JP Morgan’s announcement of India’s inclusion in its Emerging Market Bond Index, set to take effect in June 2024, has ignited a positive response in the Indian financial sector. While the initial market reaction may be seen as a knee-jerk response, experts suggest that this development is poised to have a lasting impact on the country’s banking sector.

Immediate impact

On Friday, the Nifty PSU Bank index saw a notable surge on the news, with an intraday rally of 4.13%, ultimately settling at a 3.5% increase. In contrast, the benchmark Nifty50 index ended the day with a marginal 0.3% decline, and the Nifty Private Bank index dipped by 0.09%. Several individual PSB stocks, including Central Bank of India, Union Bank of India, Canara Bank, Bank of Maharashtra, Bank of Baroda, and Indian Bank, recorded impressive gains ranging between nearly 4% and 9%.

Year-to-date, the Nifty PSU Bank index has exhibited remarkable growth of 20.75%, outpacing the 8.6% rise seen in the benchmark Nifty50 index during calendar year 2023 (CY23).

The way ahead

Analysts foresee that JP Morgan’s decision will have a lasting impact, potentially resetting India’s base rate by March 2024, leading to lower yields and reduced borrowing costs for the nation. This, in turn, is expected to bolster the profitability of Indian companies over the long term.
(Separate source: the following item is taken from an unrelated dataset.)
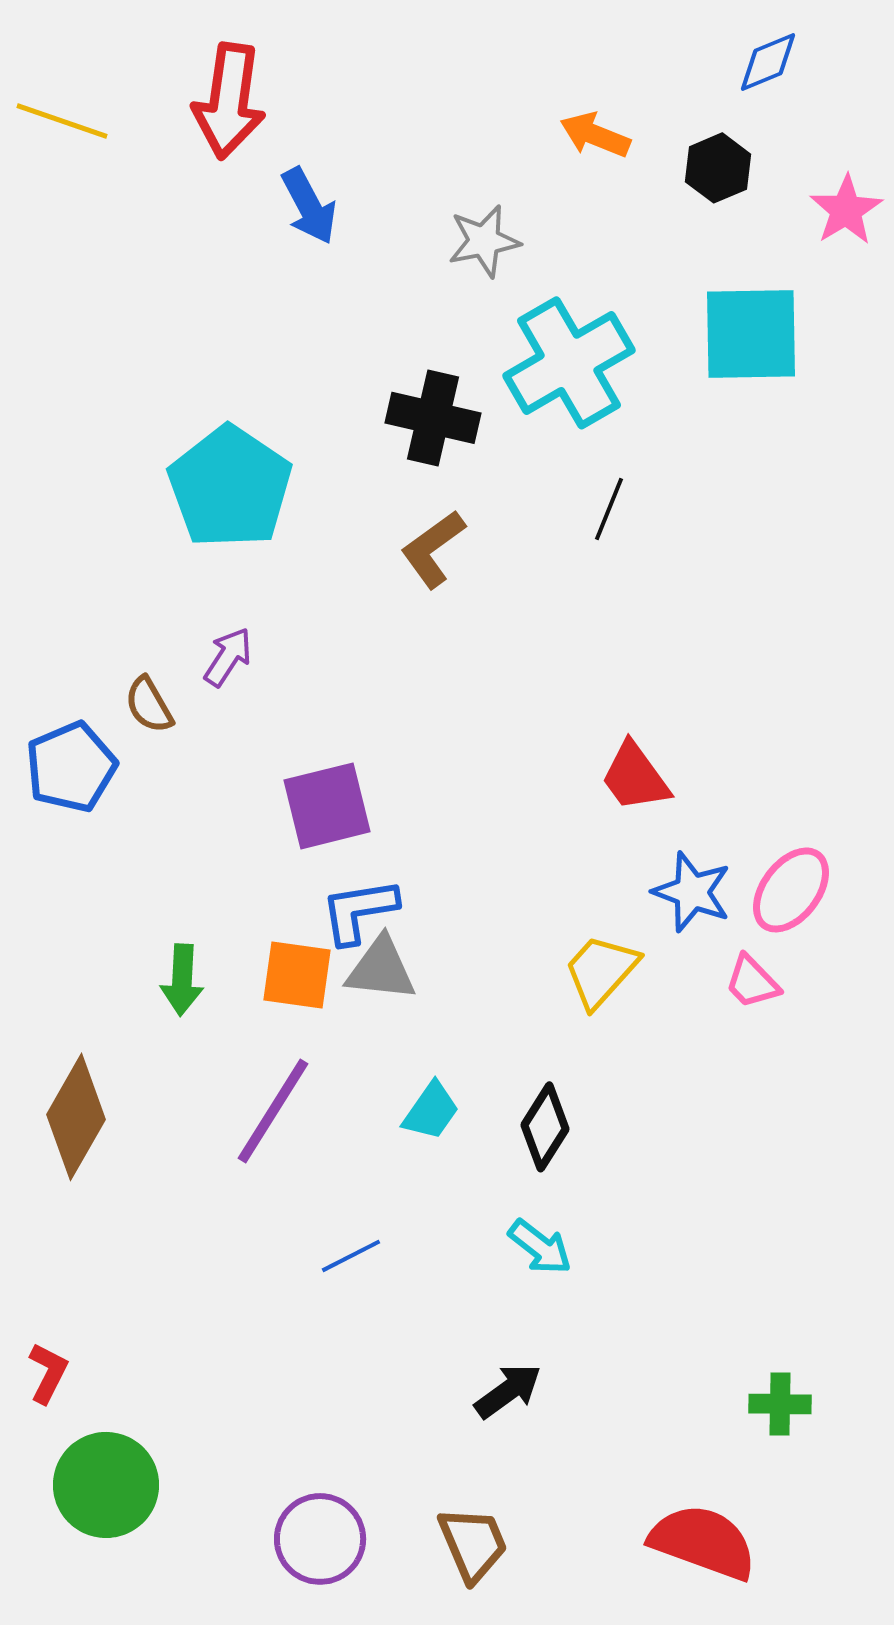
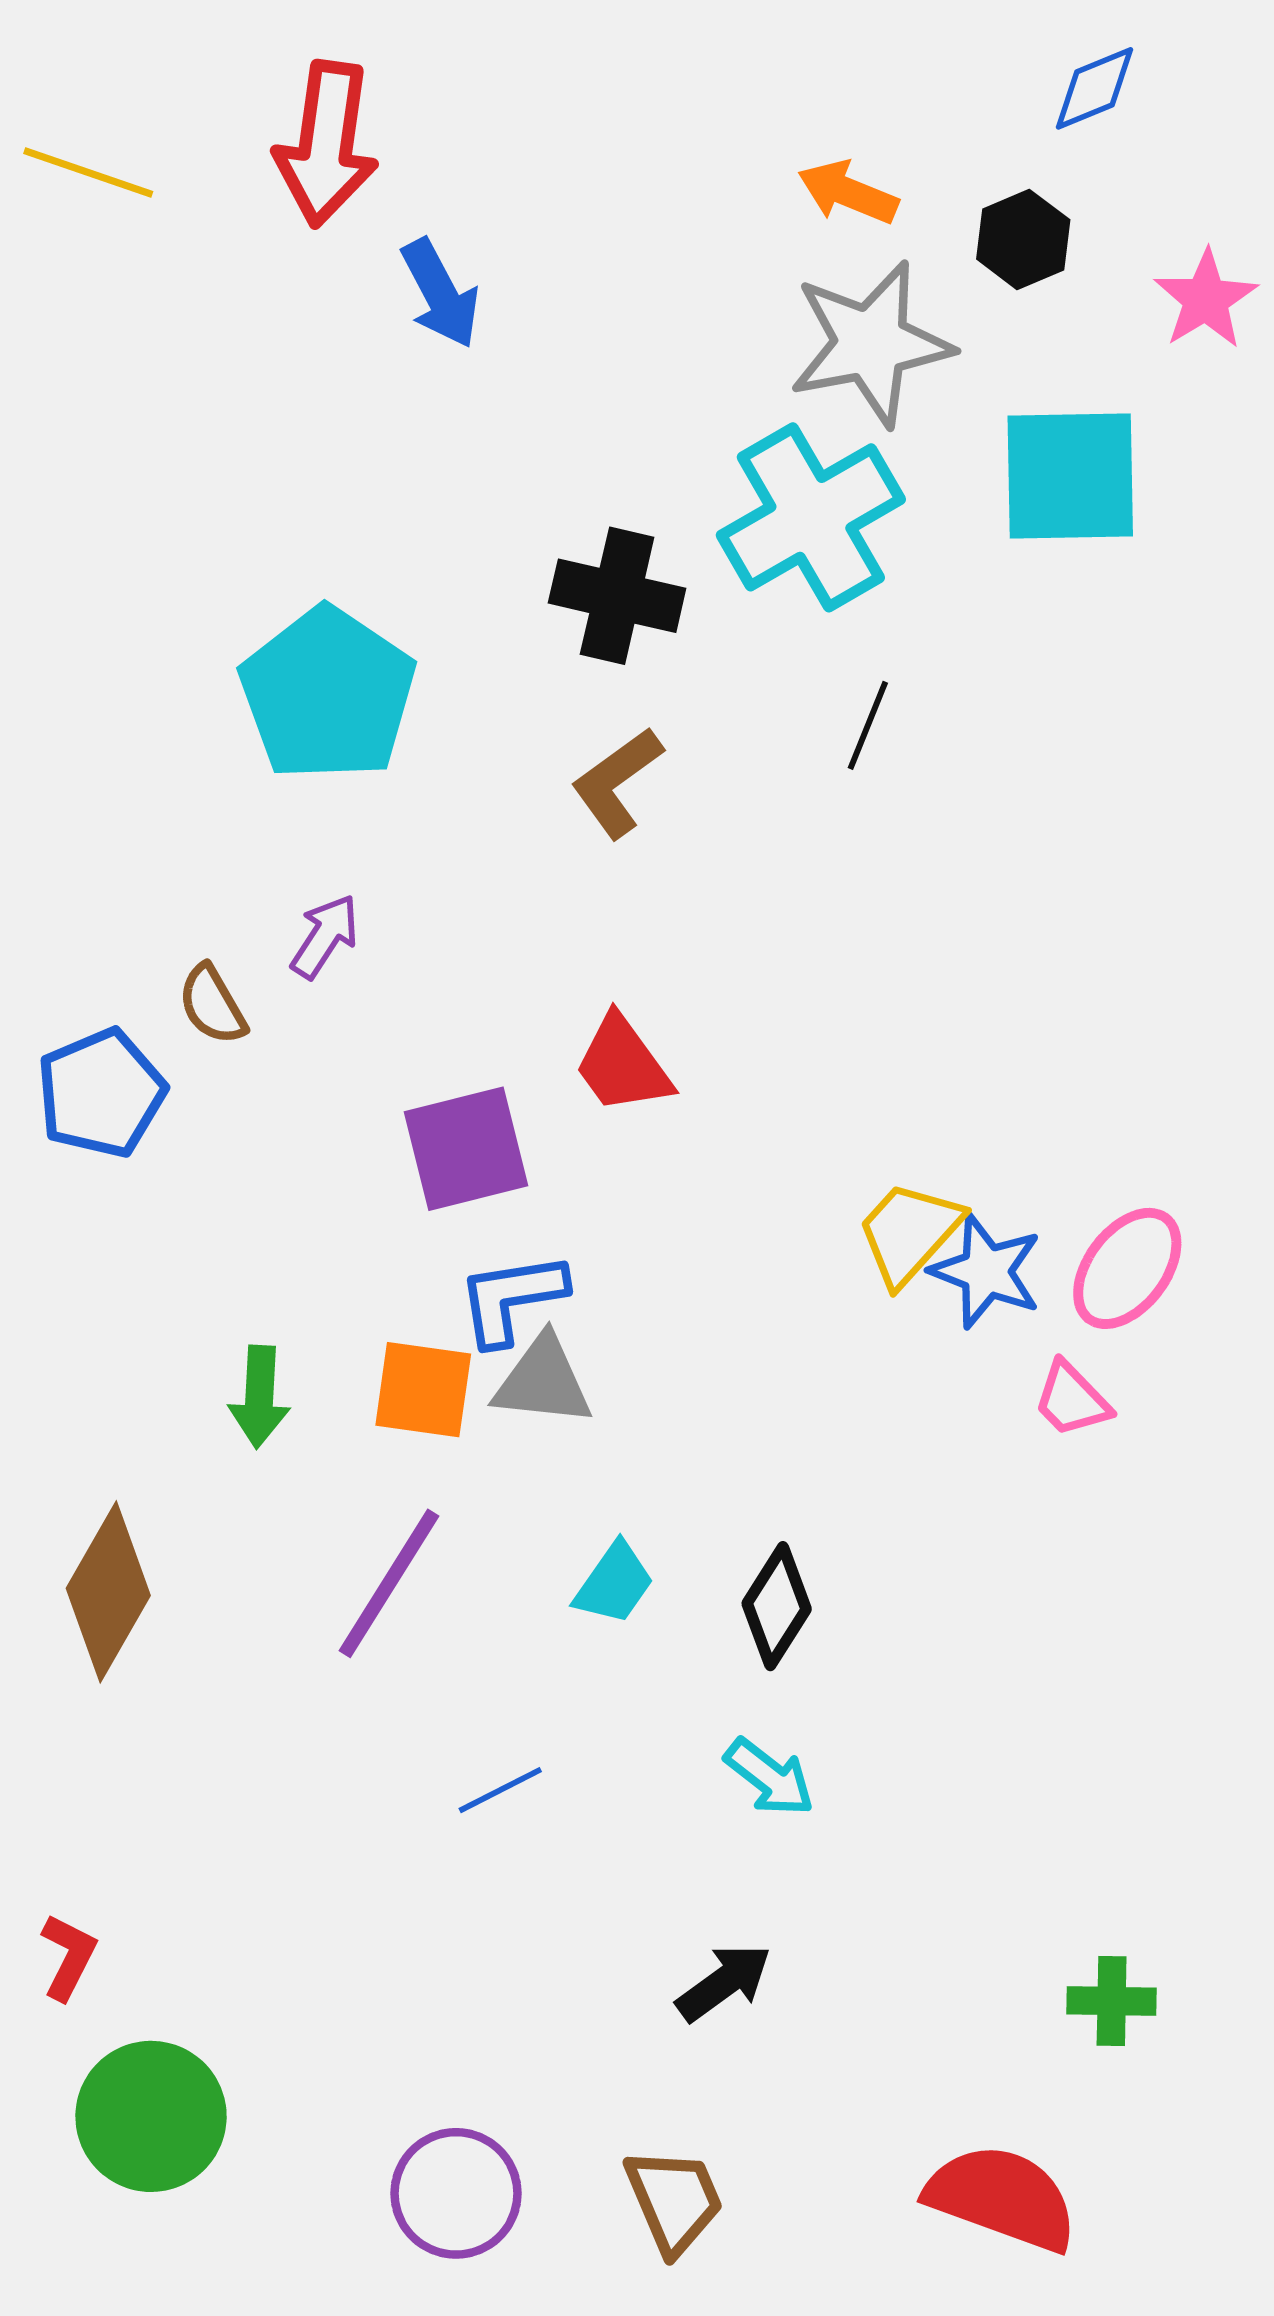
gray star: (484, 241) -> (871, 343), moved, size x1.6
red trapezoid: (635, 777) -> (623, 1065), moved
yellow trapezoid: (601, 971) -> (909, 1233), moved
Additionally, an increase in the weightage of Indian bonds within JP Morgan’s index could generate heightened demand for these bonds. This scenario would be particularly advantageous for banks, as they typically hold significant bond portfolios. Consequently, bank stocks could experience greater stability as a result.

The hurdles

While there is initial excitement in the market, global factors, such as the trajectory of interest rates, oil prices, and geopolitical events, will play a crucial role in shaping the banking sector’s performance. They caution that if broader economic conditions or unforeseen global events trigger market uncertainty, bank stocks could still face selling pressure, notwithstanding JP Morgan’s index decision.

In the last six months, the NSE Bank Nifty index has gained 12%, with a 4% increase since the beginning of the year. However, the US Federal Reserve’s “hawkish pause” has contributed to a risk-averse sentiment in global equity markets, with the US dollar index rising to 105.52 and the US 10-year bond yield reaching a 16-year high of 4.5%. Foreign institutional investors (FIIs) have also reversed their “Buy India strategy,” resulting in significant selling in the Indian cash market in September. Since FIIs and FPIs hold substantial stakes in banking stocks, their continued selling may exert downward pressure on related stocks in the short term.